Israel PM Benjamin Netanyahu softens judicial overhaul after Biden call

Eight of 15 justices backed nullifying an Israeli law proposed by Benjamin Netanyahu that curbed the Supreme Court's powers.

Eight of 15 justices backed nullifying an Israeli law proposed by Benjamin Netanyahu that curbed the Supreme Court's powers. Photo: AAP

Israeli Prime Minister Benjamin Netanyahu has announced a softening of his hard-right government’s judicial overhaul plan, an apparent bid to calm more than two months of nationwide protests and misgivings voiced by Western allies.

The announcement followed a call on Netanyahu by United States President Joe Biden to seek compromise and consensus in the constitutional crisis.

But it was scorned by the centre-left political opposition and stepped-up demonstrations loomed.

The already-shaken shekel slipped another 0.4 per cent versus the US dollar.

Tel Aviv shares were 0.3 per cent lower.

Some MPs in Mr Netanyahu’s coalition cast the revisions as “capitulation”.

Wielding a parliamentary majority, Mr Netanyahu had looked set to ratify the package of reforms by the Knesset’s recess on April 2.

But most will now be shelved until it reconvenes on April 30, he and partners in the religious-nationalist coalition said.

The legislation still slated for ratification in the next two weeks would shake up Israel’s method of selecting judges – an issue at the heart of the controversy, with critics accusing Mr Netanyahu of trying to curb the independence of the courts.

The veteran premier – under trial on corruption charges he denies – insists he seeks balance among branches of government.

In Sunday’s phone conversation, Mr Biden said he would support a compromise on the judicial overhaul and encouraged checks and balances and building broad agreement, according to the White House.

Mr Netanyahu reassured the US president of the health of Israeli democracy, according to the prime minister’s office.

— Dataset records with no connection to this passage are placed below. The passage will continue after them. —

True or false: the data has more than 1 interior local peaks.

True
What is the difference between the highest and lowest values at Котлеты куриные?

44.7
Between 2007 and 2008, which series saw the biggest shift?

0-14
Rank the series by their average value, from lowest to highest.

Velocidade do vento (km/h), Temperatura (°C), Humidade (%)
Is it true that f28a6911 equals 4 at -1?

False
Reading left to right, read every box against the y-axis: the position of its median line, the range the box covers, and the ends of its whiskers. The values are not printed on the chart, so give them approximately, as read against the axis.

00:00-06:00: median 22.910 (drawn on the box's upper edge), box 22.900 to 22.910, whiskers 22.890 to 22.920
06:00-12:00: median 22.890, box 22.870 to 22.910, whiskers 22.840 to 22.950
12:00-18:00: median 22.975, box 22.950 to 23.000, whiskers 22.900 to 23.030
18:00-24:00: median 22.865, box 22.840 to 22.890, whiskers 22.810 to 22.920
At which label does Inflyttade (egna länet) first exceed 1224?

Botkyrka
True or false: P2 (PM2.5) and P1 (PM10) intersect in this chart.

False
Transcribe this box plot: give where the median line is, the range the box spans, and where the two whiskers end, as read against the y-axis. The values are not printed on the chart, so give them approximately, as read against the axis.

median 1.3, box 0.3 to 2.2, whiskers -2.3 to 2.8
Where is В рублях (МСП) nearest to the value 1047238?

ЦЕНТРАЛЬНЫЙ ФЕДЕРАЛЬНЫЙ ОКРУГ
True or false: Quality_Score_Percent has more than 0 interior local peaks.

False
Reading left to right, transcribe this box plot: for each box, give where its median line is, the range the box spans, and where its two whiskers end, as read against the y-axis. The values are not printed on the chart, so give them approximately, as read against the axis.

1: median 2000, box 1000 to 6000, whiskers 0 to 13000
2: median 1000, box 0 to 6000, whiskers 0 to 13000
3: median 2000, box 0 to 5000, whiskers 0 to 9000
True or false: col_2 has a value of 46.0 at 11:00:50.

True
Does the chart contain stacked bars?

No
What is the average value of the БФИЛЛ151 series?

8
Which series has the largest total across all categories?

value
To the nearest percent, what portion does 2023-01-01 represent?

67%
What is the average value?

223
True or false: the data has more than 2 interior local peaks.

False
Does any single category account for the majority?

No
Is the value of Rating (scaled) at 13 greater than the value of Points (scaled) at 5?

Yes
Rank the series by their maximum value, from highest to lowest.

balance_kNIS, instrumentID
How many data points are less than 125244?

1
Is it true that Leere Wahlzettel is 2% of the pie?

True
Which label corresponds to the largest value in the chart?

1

Monday’s coalition statement used more circumspect language than in the original bill introduced on January 4 but said it would continue to check the power of judges on the selection panel to use what it deemed their “veto” over nominations to the bench.

The statement further noted amendments made to the bill in a Knesset review session on Sunday, whereby the selection panel would be expanded from nine to 11 members as originally planned but with a make-up that grants the government less potential clout.

Previously, the bill envisaged the panel including three cabinet ministers, two coalition MPs and two public figures chosen by the government – spelling a seven to four-vote majority.

In its amended form, the bill envisages the panel being made up of three cabinet ministers, three coalition MPs, three judges and two opposition MPs.

That could make for a slimmer and less assured six to five majority for the government.

The amended bill further stipulates no more than two Supreme Court justices can be appointed by regular panel voting in a given Knesset session.

Any appointments beyond that would have to be approved by a majority vote including at least one judge and one opposition lawmaker among selection panel members.

The coalition statement said it was “extending a hand to anyone who genuinely cares about national unity and the desire to reach an agreed accord”.

Opposition Leader Yair Lapid rejected the overture, saying nothing substantive had changed.

“This most recent coalition proposal is a blueprint for a hostile takeover of the justice system,” Mr Lapid said on Twitter.

The Black Flags activist group said demonstrations that have already shaken the country and reached into its normally apolitical military would be intensified.

It accused Mr Netanyahu of attempting “to put the protest to sleep with pretty words”.